Gli antichi si affidavano a figure di sacerdoti, di veggenti, di visionari capaci di vedere attraverso le cortine del tempo. E avevano affinato sofisticatissime tecniche di lettura dell’avvenire, prerogativa di specialisti del confine tra naturale e soprannaturale. Come gli astrologi che leggevano nelle stelle i segni di quel che stava per accadere. O gli àuguri, dalla radice aug , aumentare, che intravvedevano nei buchi temporali le chance positive, le possibilità di crescita. Oggi diremmo di augmented reality . Oppure i profeti, letteralmente quelli che parlano in anticipo sugli eventi, che pre-vedono e pre-annunciano quel che accadrà. È il caso dei profeti dell’Antico Testamento, che vaticinano in nome di Yahweh e rendono manifesti i suoi disegni. Parenti stretti degli oracoli, autentici megafoni degli dei, che facevano risuonare la loro parola nel corpo e nella voce di mediatori celebri come la Pizia, sacerdotessa di Delfi o la Sibilla. E infine gli indovini, da in-divinare, che il contatto con il divino lo portavano scritto nel nome. È il caso di Calcante, nato dalla penna di Omero, che riferisce agli eroi dell’Iliade quel che va sacrificato ai numi perché aprano ai Greci le porte del futuro. O di Tiresia, che prevede il destino tragico di Edipo. Anzi, lo sente dolorosamente nella carne. Perché, come diceva il grande poeta americano Thomas S. Eliot, il vecchio cieco “pre-soffre” quel che accadrà al giovane re di Tebe, che ha ucciso il padre, cioè il suo passato, e proprio per questo non può avere nessun futuro.
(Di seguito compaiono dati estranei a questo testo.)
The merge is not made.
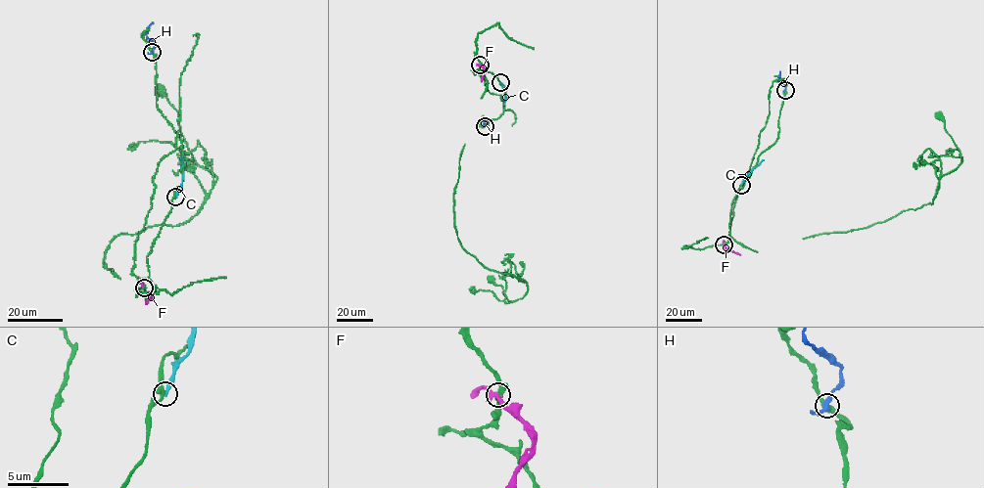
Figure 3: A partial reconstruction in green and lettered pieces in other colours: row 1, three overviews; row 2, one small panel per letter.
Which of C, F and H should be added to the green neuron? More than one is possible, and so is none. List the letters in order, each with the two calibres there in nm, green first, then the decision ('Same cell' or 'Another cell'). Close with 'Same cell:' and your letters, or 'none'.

Ma anche le discese agli Inferi, i viaggi mitologici nel regno dei morti di Ulisse e di Enea, erano un modo per calarsi nelle viscere del tempo, nelle profondità del prima, per vedere chiaro il disegno del dopo. Lanciando così un ponte fra due epoche come tra le due sponde del fiume. Per la stessa ragione le odissee galattiche della fantascienza, che si misurano in anni luce, sono degli andirivieni spaziali e temporali, dei ritorni al futuro che trasformano il presente in passato. In questo momento siamo come i personaggi del mito. Con il compito di ricostruire il pilastro dell’avvenire che l’emergenza ha sgretolato per gettare, anzi progettare, un nuovo ponte. Verso la rinascita.